**Selected text:**
★ ★ ★

In shape to show

Things have changed for The Kingsbury Manx. 

In the past three years, the Chapel Hill foursome have all gotten married, signed to a local upstart label, dropped a rigorous touring schedule, and until recently, mostly disappeared from the public eye. 

The one thing that hasn't changed, though, is the band's knack for writing dreamy, Kinks-inspired pop songs that stick in your head like musical superglue, as evidenced by Ascenseur Ouvert!, a bouncy collection of melodic gems that is the latest addition to the band's decade-spanning body of work.

All things considered, it's remarkable that the Kingsbury Manx are even still together, let alone writing some of their best songs to date.

After parting with Yep Roc Records in 2007, the band found itself at a crossroads. Without a label and with an increasing number of responsibilities outside the band —multi-instrumentalist Ryan Richardson now owns a record store and Bill Taylor has a two-year-old son — the band no longer had time for touring, effectively crushing any hope of finding a new home for their material.

"We were at this level where we knew any label worth its salt would expect us to get out on the road and tour our butts off for whatever we're promoting," Taylor says. "But we were at a spot where we just couldn't do it.

"That put us in a bit of a bind, as far as asking someone to put their money and their time and effort into putting out a record and publicizing it when we couldn't go out to do it ourselves. It's kind of hypocritical."

But rather than disintegrating under the pressure, the band capitalized on the opportunity to write, rehearse and record without timelines or pressures from a label. Although they were keeping a low profile, it was actually one of the more productive periods in the band's history. 

"It was a good time for hitting the reset button with everything involved," Taylor says. "It's amazing how active we were during that time. The irony is, we're not playing as many shows as we used to, but we're in far better 'show shape' than we ever were."

★ ★ ★

**Tasks:**
- 1) According to the article on The Kingsbury Manx, which record label did the band part ways with in 2007?
- 2) Reproduce the portion of the article on The Kingsbury Manx starting with "In the past" and going on through "the public eye.".
The data that follows is separate material with no connection to the article on The Kingsbury Manx.

★ ★ ★

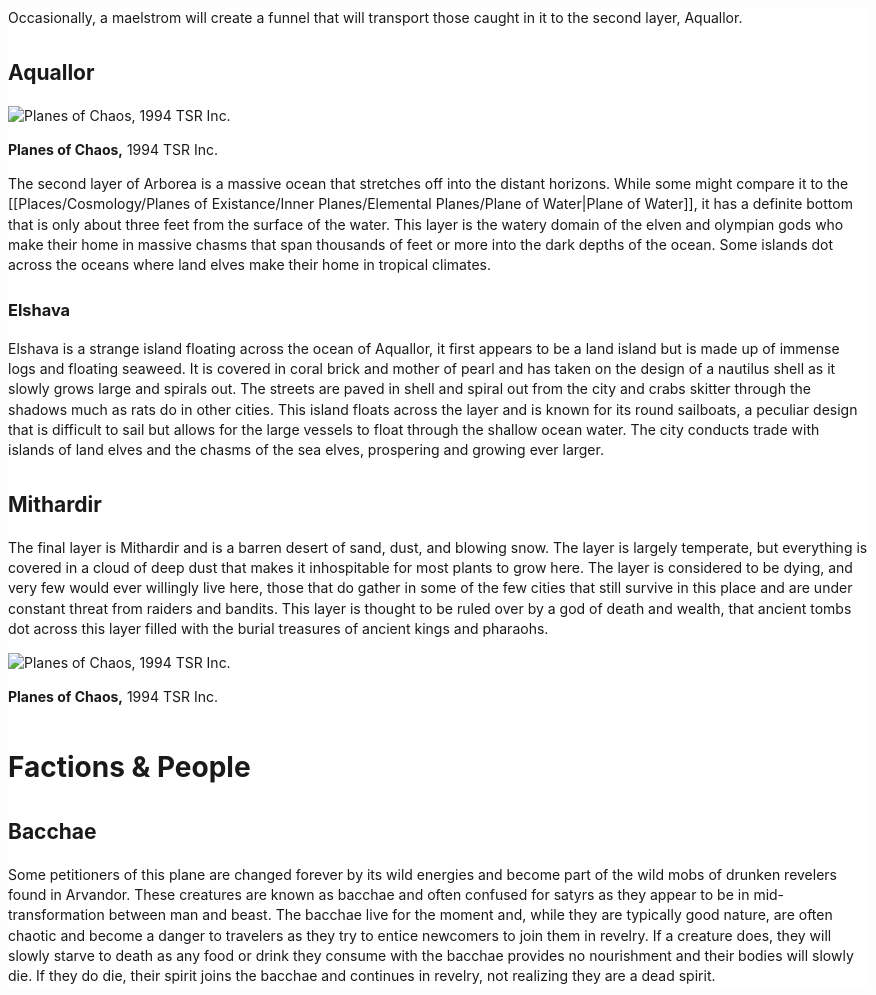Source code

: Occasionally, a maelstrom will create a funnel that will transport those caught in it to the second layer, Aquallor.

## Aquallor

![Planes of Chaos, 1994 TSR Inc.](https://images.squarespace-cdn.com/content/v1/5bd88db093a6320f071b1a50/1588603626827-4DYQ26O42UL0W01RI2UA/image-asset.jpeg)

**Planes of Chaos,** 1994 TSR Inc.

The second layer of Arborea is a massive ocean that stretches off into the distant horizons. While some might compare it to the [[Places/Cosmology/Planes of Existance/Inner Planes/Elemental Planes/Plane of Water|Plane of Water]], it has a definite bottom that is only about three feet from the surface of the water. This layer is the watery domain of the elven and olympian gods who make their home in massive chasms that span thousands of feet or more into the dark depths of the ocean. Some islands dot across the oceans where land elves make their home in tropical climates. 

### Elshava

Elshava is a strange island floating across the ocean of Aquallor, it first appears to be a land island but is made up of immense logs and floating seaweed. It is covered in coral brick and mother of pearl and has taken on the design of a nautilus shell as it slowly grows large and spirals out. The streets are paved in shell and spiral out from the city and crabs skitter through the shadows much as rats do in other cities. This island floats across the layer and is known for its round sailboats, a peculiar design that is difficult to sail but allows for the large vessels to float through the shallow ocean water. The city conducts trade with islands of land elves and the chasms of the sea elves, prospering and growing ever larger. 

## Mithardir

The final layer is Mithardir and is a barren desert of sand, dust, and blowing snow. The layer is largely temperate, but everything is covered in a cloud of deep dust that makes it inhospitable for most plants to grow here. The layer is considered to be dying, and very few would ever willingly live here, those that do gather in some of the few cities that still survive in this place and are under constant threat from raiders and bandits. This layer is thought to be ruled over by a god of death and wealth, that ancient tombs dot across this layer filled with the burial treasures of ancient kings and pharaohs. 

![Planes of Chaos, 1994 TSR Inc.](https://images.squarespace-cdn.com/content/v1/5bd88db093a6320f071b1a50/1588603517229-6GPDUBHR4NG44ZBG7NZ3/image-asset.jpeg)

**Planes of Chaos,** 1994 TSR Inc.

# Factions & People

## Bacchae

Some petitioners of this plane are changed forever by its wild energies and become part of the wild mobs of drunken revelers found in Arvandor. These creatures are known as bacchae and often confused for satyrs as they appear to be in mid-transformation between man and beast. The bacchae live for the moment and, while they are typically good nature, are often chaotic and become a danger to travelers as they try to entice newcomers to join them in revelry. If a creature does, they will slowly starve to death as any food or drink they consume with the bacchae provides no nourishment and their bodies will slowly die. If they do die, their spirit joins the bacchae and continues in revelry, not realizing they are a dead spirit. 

★ ★ ★

**Answers for the tasks:**
- 1) Yep Roc Records

- 2)
In the past three years, the Chapel Hill foursome have all gotten married, signed to a local upstart label, dropped a rigorous touring schedule, and until recently, mostly disappeared from the public eye.